The Nigerian Shippers Council has carried out a study and we know what the problems are. The problem is that we are having 7000 trucks everyday in Apapa. But what you need is about 1600 trucks daily. So you have an excess of 5400 trucks doing nothing at Apapa. How can anybody allow 5000 excess trucks in Apapa? They are looking for freight. Some will be going around to be looking for cargo to carry or to truck. That is not acceptable. Nigerian Port Authority (NPA) supposed to own the whole Apapa. You cannot erect a kiosk without the permission of the NPA but Nigeria is beleaguered by so much indiscipline. Everybody could create something and then get certificate and tell you he has government authorisation to operate where he is. But what gladdens my heart is the coming onboard of the new Lagos State Government, which has been extremely responsive.
The Governor Babajide Sanwo-Olu, himself had been to Apapa twice. He was with Vice President Yemi Osinbajo on a visit to Apapa and he has assured us of his contribution because it is necessary to create this synergy In tackling the Apapa gridlock.
No extortion if you have a driver. Right now, we have a staging areas, we have truck base. If you look, you will see they are not parking on the bridges anymore. But is it important to sustain it. First of all, why should we have only roads as the means of transportation? That just doesn’t happen anywhere. You can’t have the roads alone, you need to have so many modes of carrying cargoes out of the seaport . The so-called tank farms, why did they exist? You just draw a pipeline from there and pipe 100 miles away, they can go there. Pipeline is a very important means of transportation for wet cargoes .Then, we have the Inland Waterways. Thank God, Nigerian inland Waterways Authority (NIWA) is waking up to its responsibilities. In fact, NIWA and NPA are working together now to have badges to convey cargo. But then we have the rail and about 30 containers were loaded and onboard trains to Kaduna dry port every week, which is how it should be.
Cargo is not supposed to spend 10 minutes at the port because port is not a storage area; port is a transit area, you just process it and let it go. But why should we have cargo staying in the port for 20, 30 days? It is not acceptable. That is why we are creating dry ports. The one in Ibadan, the construction will soon start and it will have 40000 capacity. It is going to be properly built by the Chinese company and it is a $500 million project. We have Kaduna dry port we are going to have Kano and in other places. Then also, you will see that at our port, there will not be all these problems. These are long term plans. But in the short term; we have to maintain order and discipline we have created. I have to thank the unions. Truck union who came together having seen the problems. I have to appreciate the shipping companies and Terminal operators.

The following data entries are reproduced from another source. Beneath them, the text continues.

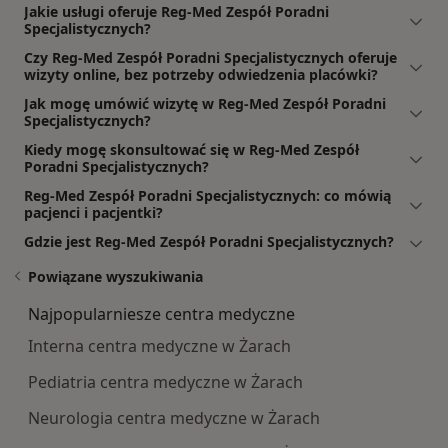
Jakie usługi oferuje Reg-Med Zespół Poradni
Specjalistycznych?
Czy Reg-Med Zespół Poradni Specjalistycznych oferuje
wizyty online, bez potrzeby odwiedzenia placówki?
Jak mogę umówić wizytę w Reg-Med Zespół Poradni
Specjalistycznych?
Kiedy mogę skonsultować się w Reg-Med Zespół
Poradni Specjalistycznych?
Reg-Med Zespół Poradni Specjalistycznych: co mówią
pacjenci i pacjentki?
Gdzie jest Reg-Med Zespół Poradni Specjalistycznych?
Powiązane wyszukiwania
Najpopularniesze centra medyczne
Interna centra medyczne w Żarach
Pediatria centra medyczne w Żarach
Neurologia centra medyczne w Żarach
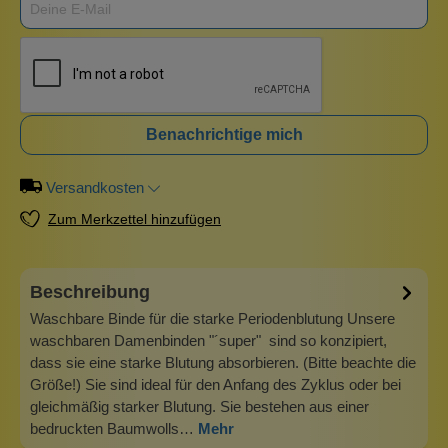
Benachrichtige mich
Versandkosten
Zum Merkzettel hinzufügen
Beschreibung
Waschbare Binde für die starke Periodenblutung Unsere
waschbaren Damenbinden "´super" sind so konzipiert,
dass sie eine starke Blutung absorbieren. (Bitte beachte die
Größe!) Sie sind ideal für den Anfang des Zyklus oder bei
gleichmäßig starker Blutung. Sie bestehen aus einer
bedruckten Baumwolls…
Mehr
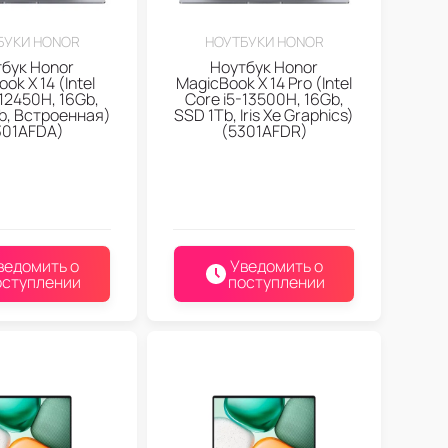
БУКИ HONOR
НОУТБУКИ HONOR
бук Honor
Ноутбук Honor
ok X 14 (Intel
MagicBook X 14 Pro (Intel
-12450H, 16Gb,
Core i5-13500H, 16Gb,
b, Встроенная)
SSD 1Tb, Iris Xe Graphics)
301AFDA)
(5301AFDR)
ведомить о
Уведомить о
оступлении
поступлении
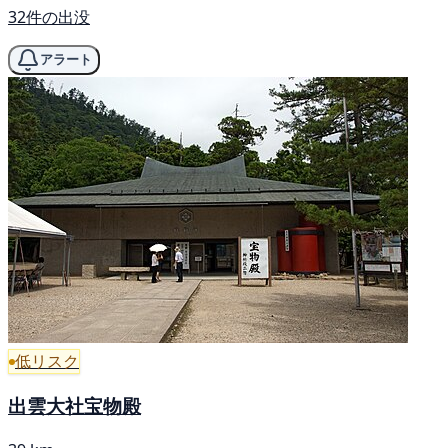
32件の出没
アラート
低リスク
出雲大社宝物殿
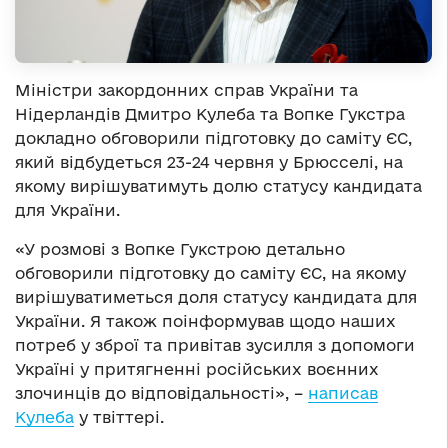
Міністри закордонних справ України та
Нідерландів Дмитро Кулеба та Вопке Гукстра
докладно обговорили підготовку до саміту ЄС,
який відбудеться 23-24 червня у Брюсселі, на
якому вирішуватимуть долю статусу кандидата
для України.
«У розмові з Вопке Гукстрою детально
обговорили підготовку до саміту ЄС, на якому
вирішуватиметься доля статусу кандидата для
України. Я також поінформував щодо наших
потреб у зброї та привітав зусилля з допомоги
Україні у притягненні російських воєнних
злочинців до відповідальності», –
написав
Кулеба
у твіттері.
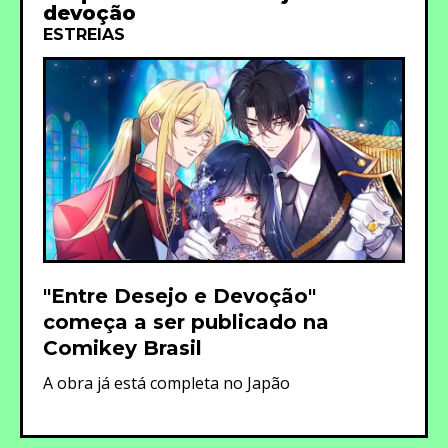
devoção
ESTREIAS
"Entre Desejo e Devoção"
começa a ser publicado na
Comikey Brasil
A obra já está completa no Japão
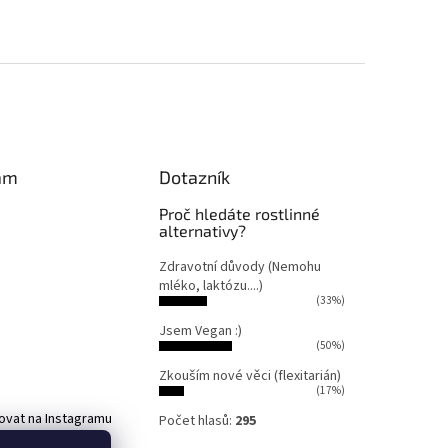
am
Dotazník
Proč hledáte rostlinné
alternativy?
Zdravotní důvody (Nemohu
mléko, laktózu....)
(33%)
Jsem Vegan :)
(50%)
Zkouším nové věci (flexitarián)
(17%)
ovat na Instagramu
Počet hlasů:
295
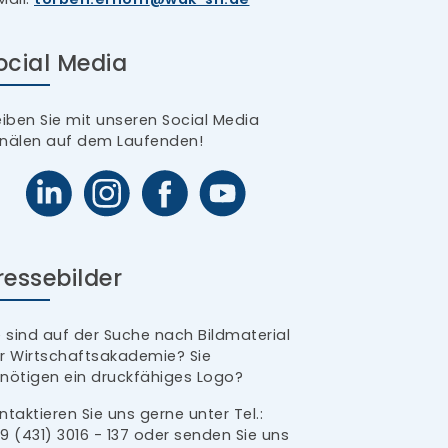
ocial Media
eiben Sie mit unseren Social Media
nälen auf dem Laufenden!
ressebilder
e sind auf der Suche nach Bildmaterial
r Wirtschaftsakademie? Sie
nötigen ein druckfähiges Logo?
ntaktieren Sie uns gerne unter Tel.:
9 (431) 3016 - 137 oder senden Sie uns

Now everybody came together because we are having a crisis and an emergency. So everybody must make some sacrifices. We hope that the Apapa horror will never be repeated. In any case, we have new port in Lekki and where are the access roads to Lekki? What can we use to convey goods to Lekki? And don’t forget Lekki Seaport is there, Dangote Refinery, Fertiliser company are there. What are the infrastructures that will be there? Otherwise, we may not have anything. I don’t want Apapa problems to be repeated even for my children.
Numbers of containers now going to Kaduna Inland Port monthly
What is going there now is about 20 tons every Wednesday but depending on what they have on ground in terms of cargo. Let me 25 tons x 5. The more cargo we get the more it goes to the dry port.